SET OF TASKS:
(1) Using the news excerpt on attacks in the Golan Heights and Turkey, decide whether each statement agrees with it. Answer yes or no for each, quoting the words that settle it. (a) The Druze villagers' attack on the ambulance killed both Syrian casualties it was carrying. (b) No casualties were reported from the PKK attack on the Hakkari Dağlıca base. (c) The Roboski clashes began when local Kurds gathered to protest a buildup of Turkish forces.
(2) Continue the news excerpt on attacks in the Golan Heights and Turkey, starting after its last sentence.

TEXT EXCERPT:
▶
In a grisly incident on the Israeli-annexed Golan Heights last week, Druze villagers attacked an Israeli military ambulance, killing one of two Syrian casualties it was carrying. The attack was apparently retaliation for the Nusra Front massacre of Druze villagers in Syria a week earlier. Al-Monitor reports that the IDF has launched an aggressive "information campaign" to convince the Golan Druze that Israel is not backing the Nusra Front. Media reports (Reuters, Forward) have been vague on who the casualties in the ambulance actually were, but blogger Michael Karadjis identified the murdered patient as Munthir Khalil from the "Revolutionary Command Council in Quneitra and Golan," a wing of the Free Syrian Army's Southern Front. Karadjis emphasizes that the Southern Front months ago issued a declaration cutting off all cooperation with the Nusra Front, and offered refuge to fleeing villagers after the massacre. He calls the incident "deadly consequences" of the "fairy tale" that Israel is backing Nusra.
Militants of the outlawed Kurdistan Workers' Party (PKK) attacked the Hakkari Dağlıca military base in Turkey's far east with machine guns and mortar shells on the night of June 29. The Turkish military said the assailants fled when soldiers returned fire, and no casualties were reported. (Today's Zaman) That same day, the Turkish military clashed with Kurdish villagers in Roboski, also in the country's southeast near the border with Iraq and Syria. At least two villagers were wounded in the clashes, which started when local Kurds gathered to protest amassing of Turkish forces in the area. (Revolution News)
◀
[Collected data entries]
▶
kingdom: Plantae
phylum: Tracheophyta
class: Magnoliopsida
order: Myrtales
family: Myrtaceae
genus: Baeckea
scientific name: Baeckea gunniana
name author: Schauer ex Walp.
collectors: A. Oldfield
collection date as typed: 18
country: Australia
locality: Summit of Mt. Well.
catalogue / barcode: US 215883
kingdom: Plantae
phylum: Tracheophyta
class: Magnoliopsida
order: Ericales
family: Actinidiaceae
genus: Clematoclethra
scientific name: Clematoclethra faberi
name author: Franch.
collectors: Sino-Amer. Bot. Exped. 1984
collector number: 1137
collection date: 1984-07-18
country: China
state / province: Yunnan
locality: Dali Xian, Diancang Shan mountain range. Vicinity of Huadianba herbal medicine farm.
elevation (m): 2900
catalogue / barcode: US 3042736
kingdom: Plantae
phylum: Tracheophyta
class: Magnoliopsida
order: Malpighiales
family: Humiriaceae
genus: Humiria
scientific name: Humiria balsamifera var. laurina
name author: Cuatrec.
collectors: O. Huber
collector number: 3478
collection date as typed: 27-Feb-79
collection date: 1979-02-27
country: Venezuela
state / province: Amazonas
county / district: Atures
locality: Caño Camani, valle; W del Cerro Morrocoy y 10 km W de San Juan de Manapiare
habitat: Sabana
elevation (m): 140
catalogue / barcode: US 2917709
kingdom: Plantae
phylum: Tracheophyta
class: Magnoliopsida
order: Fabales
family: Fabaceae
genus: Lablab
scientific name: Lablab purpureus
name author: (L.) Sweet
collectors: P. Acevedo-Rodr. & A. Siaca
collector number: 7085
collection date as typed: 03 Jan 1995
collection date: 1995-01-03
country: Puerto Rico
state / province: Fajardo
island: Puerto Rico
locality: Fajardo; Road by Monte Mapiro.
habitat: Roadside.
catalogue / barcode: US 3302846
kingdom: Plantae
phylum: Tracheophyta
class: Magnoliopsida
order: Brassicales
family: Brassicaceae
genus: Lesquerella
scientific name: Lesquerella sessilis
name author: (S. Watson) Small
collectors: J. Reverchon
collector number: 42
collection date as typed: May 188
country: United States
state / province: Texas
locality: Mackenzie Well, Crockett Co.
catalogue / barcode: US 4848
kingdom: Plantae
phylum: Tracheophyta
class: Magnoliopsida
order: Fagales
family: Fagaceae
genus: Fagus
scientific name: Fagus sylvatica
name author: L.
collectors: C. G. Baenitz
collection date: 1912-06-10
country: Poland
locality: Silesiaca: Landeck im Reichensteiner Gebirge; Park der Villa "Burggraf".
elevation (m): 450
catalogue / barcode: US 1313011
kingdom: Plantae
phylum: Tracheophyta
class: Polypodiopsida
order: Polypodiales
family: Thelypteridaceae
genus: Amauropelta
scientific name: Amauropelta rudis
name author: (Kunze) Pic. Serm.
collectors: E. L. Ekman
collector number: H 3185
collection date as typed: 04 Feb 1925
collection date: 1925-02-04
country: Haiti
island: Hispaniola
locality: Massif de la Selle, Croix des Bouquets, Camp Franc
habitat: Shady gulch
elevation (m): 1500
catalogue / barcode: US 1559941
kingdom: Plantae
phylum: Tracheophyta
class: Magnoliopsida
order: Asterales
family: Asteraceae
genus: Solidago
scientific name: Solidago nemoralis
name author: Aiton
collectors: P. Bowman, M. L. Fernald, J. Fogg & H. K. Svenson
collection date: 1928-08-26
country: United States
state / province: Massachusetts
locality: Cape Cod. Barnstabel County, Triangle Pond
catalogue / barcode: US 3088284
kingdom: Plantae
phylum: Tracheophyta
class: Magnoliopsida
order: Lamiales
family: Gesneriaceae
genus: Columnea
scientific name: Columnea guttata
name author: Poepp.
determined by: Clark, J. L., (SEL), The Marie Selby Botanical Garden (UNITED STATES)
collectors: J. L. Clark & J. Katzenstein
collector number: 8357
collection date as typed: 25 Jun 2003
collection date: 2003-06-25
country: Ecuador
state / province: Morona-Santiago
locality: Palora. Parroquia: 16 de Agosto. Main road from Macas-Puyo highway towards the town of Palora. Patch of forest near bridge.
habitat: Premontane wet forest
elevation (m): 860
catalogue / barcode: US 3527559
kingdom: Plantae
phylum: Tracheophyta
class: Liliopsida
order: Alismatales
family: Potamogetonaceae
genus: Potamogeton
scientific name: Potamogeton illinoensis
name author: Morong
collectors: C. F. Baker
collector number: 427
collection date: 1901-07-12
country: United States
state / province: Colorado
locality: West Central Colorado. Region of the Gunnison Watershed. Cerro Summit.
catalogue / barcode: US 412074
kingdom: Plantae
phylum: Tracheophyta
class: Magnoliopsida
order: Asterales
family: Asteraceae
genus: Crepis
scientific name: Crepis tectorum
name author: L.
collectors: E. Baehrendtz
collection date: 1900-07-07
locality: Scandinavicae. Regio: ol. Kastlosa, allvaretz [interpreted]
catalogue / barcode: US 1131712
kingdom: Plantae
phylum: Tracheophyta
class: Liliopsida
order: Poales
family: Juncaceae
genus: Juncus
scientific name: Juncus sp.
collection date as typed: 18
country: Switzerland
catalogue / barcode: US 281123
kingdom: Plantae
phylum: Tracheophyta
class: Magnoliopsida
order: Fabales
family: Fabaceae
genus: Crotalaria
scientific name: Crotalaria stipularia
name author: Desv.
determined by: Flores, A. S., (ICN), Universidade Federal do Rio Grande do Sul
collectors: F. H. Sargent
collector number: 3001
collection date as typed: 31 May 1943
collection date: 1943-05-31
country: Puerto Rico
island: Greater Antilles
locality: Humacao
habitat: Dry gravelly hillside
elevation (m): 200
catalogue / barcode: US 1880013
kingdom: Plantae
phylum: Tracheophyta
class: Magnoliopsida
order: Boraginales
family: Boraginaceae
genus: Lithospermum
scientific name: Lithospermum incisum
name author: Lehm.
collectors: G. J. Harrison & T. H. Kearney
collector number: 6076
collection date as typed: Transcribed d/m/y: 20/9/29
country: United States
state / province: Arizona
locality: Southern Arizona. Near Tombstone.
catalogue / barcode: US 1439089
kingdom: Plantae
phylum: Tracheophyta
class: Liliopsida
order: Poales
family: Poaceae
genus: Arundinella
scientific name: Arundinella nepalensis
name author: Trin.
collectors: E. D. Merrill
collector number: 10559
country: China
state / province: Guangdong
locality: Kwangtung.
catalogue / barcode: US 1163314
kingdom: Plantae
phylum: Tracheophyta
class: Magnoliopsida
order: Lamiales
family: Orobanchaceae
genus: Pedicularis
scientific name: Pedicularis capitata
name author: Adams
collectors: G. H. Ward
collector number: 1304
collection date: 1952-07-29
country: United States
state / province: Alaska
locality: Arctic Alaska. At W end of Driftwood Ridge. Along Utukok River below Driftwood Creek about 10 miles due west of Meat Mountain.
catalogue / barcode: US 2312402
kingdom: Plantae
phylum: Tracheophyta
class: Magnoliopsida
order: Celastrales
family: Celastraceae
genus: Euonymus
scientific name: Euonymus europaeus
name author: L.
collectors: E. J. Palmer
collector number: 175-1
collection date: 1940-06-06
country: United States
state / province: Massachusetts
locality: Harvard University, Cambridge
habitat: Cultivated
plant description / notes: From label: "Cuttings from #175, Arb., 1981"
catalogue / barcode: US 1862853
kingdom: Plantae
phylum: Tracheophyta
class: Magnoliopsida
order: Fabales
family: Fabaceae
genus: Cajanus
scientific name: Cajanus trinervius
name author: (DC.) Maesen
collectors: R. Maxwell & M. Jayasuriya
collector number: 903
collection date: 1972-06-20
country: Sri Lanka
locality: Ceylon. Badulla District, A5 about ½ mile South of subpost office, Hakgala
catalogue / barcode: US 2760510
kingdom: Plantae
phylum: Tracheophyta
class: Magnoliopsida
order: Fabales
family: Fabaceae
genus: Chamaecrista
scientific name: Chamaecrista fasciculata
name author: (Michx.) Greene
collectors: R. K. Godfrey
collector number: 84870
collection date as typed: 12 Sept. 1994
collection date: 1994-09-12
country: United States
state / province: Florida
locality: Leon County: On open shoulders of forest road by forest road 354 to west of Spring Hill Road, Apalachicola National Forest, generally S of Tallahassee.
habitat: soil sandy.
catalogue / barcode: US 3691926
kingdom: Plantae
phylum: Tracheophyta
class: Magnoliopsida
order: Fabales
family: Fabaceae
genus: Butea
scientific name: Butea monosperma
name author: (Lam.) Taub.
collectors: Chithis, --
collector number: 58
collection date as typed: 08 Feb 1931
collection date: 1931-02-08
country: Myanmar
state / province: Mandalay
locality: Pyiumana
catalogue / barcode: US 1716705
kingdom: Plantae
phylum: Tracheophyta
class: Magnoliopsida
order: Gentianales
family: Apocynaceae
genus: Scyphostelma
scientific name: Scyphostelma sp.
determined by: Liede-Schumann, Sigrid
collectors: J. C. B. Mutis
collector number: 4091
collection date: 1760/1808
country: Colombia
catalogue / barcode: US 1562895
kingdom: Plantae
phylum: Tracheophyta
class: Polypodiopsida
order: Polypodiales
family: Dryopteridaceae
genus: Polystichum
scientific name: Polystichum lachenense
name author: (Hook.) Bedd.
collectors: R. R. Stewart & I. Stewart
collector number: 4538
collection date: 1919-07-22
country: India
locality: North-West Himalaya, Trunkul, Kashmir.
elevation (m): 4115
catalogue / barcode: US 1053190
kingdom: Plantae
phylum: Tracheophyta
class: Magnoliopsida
◀
PER-TASK ANSWERS:
(1)
(a) No: "killing one of two Syrian casualties it was carrying."
(b) Yes: "no casualties were reported."
(c) Yes: "which started when local Kurds gathered to protest amassing of Turkish forces in the area."

(2)
Turkey's President Recep Tayyip Erdogan called a meeting of his National Security Council (MGK) June 29—being widely portrayed in the Turkish media as preparation to establish a "buffer zone" in northern Syria in response to Kurdish territorial gains against ISIS. Over the weekend, Erdogan told reporters: "I am saying this to the whole world: We will never allow the establishment of a state on our southern border in the north of Syria. We will continue our fight in that respect whatever the cost may be." Turkish newspapers including the pro-government Yeni Safak are reporting that the military has received orders to seize a strip 110 kilometers long and 33 kilometers deep along the border. One anonymous official told Hurriyet Daily News there is a "need" to "prevent more clashes between the ISIL and the Kurdish forces led by the Democratic Union Party (PYD), prevent the PYD from taking full control over the Turkish-Syrian border and create a safe zone against a new wave of refugees on Syrian territory, no longer in Turkey." The PYD is the Kurdish political party whose military wing, the People's Protection Units (YPG), have been making gains against ISIS.